No more squirreling US dollars out of the country in suitcases, people thought. Here was just the vehicle to help make the process of inflow and outflow orderly and legal, all in aid of a smooth march to currency convertibility.
Month after month, year after year even, policymakers have been blowing hot and cold on China's long-debated qualified domestic institutional investor (QDII) scheme that would allow institutions to go offshore and invest in stocks and bonds, make some money and spread their risk around. But it does seem to be getting closer.
Nowhere was this better illustrated than in the pages of Shanghai Securities Journal, which in an early June commentary said, "China needs to adopt QDII as a prelude to convertibility in the capital accounts". The QDII plan had stalled back in March 2003 on fears it would drain China of an estimated US$150 billion in foreign-currency bank deposits.
With the yuan still under some revaluation pressure, an outflow of dollars wouldn't seem such a bad thing. But with China's A-share market continuing to slide, a chorus of Cassandras have predicted that the country's struggling equities market will be stunted if investors are given more compelling outside investment options via QDII.
By July, the same newspaper was singing a gloomier QDII tune. Fang Xinghai, a deputy general manager of the Shanghai Stock Exchange, warned in a commentary that if authorities did not take a go-slow approach on QDII, China's equities markets would indeed face irreparable harm.
While the pressure mounts daily, and Beijing struggles to find some workable middle ground, fund managers wait in the wings, confident the QDII machinery is ready to fire up. "It's only [a question] of finding the right time," one Shanghai fund manager said in June, "and the coming weeks may be it."
With mid-August approaching, Jeff Tang, deputy general manager of China Securities' information division, wasn't about to go out on a limb. Asked if the QDII scheme might launch as early as September, he simply laughed. But he did say he had noticed something interesting: "I have seen some domestic insurance companies running recruitment ads looking for guys familiar with the Hong Kong foreign exchange and debt markets," he said. "That means we're getting close."

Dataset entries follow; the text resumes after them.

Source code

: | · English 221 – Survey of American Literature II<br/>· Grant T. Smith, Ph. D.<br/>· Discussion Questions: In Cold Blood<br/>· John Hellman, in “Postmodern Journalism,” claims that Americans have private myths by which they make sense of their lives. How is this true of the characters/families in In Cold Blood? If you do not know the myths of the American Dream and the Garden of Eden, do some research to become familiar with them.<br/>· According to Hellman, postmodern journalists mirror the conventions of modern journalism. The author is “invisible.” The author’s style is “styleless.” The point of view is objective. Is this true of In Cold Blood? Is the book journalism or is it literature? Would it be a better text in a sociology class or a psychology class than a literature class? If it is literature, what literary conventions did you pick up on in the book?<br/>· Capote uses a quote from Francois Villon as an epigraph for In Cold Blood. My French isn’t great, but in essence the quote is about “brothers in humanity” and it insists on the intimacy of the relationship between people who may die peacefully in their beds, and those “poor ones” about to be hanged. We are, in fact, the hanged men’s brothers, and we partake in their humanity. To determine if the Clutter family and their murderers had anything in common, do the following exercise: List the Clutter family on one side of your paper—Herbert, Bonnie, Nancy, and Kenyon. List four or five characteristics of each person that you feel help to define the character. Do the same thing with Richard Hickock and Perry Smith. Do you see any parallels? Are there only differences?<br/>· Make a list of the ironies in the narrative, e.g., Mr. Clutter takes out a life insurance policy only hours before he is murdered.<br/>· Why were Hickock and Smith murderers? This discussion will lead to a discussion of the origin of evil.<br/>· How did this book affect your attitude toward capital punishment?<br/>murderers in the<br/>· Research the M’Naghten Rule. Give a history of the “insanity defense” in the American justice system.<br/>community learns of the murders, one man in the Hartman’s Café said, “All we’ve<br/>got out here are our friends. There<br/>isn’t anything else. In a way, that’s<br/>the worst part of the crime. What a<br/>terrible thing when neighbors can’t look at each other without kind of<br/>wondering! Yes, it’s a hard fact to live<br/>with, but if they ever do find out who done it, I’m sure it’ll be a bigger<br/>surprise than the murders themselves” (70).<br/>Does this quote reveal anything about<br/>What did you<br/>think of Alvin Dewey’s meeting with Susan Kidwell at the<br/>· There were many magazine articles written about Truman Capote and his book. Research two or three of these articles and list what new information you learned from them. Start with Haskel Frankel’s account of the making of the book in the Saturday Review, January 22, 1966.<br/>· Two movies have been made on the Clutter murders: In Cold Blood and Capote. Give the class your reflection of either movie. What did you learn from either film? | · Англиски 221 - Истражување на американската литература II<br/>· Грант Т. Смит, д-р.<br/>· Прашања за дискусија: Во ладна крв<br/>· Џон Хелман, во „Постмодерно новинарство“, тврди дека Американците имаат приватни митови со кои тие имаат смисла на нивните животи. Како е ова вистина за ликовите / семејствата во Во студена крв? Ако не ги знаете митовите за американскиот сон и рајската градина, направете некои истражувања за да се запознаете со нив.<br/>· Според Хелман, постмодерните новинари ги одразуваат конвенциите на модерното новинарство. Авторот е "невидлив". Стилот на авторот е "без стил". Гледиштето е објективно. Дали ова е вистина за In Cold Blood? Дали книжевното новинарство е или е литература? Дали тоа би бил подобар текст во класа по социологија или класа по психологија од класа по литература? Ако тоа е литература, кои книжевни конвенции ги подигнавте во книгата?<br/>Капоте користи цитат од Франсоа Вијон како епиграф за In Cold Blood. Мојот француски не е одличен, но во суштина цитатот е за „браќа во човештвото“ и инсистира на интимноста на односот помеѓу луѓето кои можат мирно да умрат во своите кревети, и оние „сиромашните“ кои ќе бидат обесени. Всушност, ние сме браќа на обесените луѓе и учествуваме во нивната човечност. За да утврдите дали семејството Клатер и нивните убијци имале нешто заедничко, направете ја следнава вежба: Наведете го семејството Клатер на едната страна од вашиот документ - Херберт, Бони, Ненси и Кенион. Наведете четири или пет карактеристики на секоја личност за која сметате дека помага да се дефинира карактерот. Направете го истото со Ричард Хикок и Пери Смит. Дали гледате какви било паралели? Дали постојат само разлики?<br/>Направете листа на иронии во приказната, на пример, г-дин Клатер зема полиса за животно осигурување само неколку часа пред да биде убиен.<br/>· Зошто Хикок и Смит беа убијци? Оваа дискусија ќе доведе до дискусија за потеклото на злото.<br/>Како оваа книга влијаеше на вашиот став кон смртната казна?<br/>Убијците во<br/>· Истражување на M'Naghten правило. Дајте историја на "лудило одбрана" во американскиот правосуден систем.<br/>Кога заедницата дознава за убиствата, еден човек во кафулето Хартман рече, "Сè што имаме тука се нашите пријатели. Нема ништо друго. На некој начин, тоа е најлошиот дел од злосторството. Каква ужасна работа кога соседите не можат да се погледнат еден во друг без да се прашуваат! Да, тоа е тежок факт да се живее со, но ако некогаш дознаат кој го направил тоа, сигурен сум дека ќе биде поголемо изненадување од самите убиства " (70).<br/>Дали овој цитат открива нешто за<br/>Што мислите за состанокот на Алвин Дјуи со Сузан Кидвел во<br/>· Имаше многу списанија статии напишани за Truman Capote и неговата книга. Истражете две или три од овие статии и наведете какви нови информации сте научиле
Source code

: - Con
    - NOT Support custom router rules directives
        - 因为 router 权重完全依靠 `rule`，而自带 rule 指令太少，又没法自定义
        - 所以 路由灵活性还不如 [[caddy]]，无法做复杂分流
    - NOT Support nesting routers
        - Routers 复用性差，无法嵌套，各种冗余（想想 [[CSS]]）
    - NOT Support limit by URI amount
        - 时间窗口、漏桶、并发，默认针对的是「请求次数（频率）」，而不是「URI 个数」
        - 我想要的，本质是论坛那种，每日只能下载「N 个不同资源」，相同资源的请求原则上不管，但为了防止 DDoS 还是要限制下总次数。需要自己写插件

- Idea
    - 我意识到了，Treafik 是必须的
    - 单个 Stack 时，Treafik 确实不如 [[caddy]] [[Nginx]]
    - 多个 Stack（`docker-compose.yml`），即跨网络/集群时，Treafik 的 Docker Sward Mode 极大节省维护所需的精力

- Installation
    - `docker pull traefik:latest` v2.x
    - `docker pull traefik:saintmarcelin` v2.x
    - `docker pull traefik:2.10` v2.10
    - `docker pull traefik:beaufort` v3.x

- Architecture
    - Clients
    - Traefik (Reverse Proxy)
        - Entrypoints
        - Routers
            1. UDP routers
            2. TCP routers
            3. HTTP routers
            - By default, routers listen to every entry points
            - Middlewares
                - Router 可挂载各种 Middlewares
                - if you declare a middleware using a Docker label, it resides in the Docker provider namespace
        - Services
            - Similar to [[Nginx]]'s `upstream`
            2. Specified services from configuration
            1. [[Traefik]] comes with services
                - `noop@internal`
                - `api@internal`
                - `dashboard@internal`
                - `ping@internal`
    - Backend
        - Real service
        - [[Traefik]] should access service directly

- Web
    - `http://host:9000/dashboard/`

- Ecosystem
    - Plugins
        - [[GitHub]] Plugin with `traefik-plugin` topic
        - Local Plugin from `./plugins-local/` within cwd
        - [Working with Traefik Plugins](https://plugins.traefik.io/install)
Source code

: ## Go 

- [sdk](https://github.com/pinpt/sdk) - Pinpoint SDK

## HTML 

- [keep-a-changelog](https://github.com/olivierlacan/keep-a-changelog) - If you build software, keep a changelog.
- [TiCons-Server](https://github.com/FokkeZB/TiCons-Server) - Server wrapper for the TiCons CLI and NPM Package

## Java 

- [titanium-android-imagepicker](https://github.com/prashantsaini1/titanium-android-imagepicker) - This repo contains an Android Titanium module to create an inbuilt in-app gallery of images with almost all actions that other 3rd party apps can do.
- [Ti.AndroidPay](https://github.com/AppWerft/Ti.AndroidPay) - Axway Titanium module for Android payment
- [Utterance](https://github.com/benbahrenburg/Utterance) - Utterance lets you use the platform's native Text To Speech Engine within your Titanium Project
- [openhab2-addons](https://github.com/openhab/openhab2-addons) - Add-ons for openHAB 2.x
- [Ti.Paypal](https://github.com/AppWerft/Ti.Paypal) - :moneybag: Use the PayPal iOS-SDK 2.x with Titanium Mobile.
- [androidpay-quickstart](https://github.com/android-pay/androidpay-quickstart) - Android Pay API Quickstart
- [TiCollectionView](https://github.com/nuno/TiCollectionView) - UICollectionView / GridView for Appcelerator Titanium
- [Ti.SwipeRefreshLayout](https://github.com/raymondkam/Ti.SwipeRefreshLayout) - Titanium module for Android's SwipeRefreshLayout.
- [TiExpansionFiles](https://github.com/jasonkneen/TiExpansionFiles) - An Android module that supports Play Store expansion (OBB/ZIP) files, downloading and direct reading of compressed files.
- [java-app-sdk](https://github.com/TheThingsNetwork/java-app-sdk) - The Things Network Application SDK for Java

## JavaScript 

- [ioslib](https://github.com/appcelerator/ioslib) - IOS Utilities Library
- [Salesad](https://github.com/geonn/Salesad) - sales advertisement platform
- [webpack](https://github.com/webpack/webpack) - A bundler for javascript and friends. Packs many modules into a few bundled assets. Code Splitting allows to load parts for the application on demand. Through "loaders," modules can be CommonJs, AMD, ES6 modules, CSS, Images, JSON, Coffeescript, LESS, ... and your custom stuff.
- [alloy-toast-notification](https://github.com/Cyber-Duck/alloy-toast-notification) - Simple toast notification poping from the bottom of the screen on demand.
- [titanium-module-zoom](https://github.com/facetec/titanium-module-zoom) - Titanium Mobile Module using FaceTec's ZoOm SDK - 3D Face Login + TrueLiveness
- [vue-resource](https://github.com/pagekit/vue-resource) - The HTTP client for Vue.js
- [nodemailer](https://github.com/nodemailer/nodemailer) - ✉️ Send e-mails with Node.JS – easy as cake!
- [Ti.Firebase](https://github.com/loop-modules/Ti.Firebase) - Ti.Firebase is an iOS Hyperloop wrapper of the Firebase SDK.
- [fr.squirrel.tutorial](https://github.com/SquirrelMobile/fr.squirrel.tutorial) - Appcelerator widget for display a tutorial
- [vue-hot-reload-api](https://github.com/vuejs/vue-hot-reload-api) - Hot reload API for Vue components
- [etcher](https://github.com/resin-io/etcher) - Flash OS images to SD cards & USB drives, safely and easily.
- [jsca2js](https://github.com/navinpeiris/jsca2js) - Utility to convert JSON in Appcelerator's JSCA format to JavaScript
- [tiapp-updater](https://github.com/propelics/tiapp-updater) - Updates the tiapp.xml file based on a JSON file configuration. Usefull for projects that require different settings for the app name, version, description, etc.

But it may be significant that the advertisers, all insurers in this case, were not casting around for people with offshore equities experience.
Tang said he believes the government will choose to launch QDII by one of two routes – either 1) let all institutions, including banks and fund managers raise money and invest it through Hong Kong brokers, or 2) restrict activity to non-bank institutions, and allow insurers and social security funds to invest directly. The second seems more likely, he said. Which means there would be next to no QDII impact on Hong Kong's equity markets initially because the mainland's first contingent of overseas institutional investors in all probability would make a beeline for fixed income products where returns are better than bank interest and safer than equities.
As with most central government macro policy, there is always a political subtext to take into account, and no less in QDII policy. Tang said Beijing is determined to support Hong Kong as an international financial center and any IFC worth its name needs a decent debt market to call its own – something that Hong Kong, like other Asian centers, has been struggling to build for years. "So I think the first step will be for the authorities to focus on the Hong Kong market which, because of the Hong Kong-US dollar link, gives investors diversified products between [the two currencies]."
Something has to give eventually. Like others, Tang said the government needs to shrink the amount of US dollars piling up in the country – and set up a balancing mechanism such as QDII to offset inflows from QFIIs – and insurers particularly need options for investing their foreign exchange insurance income.
Hong Kong has been buzzing with QDII rumors for two years now, but what's to ensure money stays there? "Good question," Tang said. First, he said, investors will head for bonds, not the equities markets, where institutions will be easier to track. "So far, domestic equities have been closed to insurance companies and the authorities could control them even more overseas, limiting them to investing 5-7% of their funds and requiring them [to file] monthly or even biweekly reports."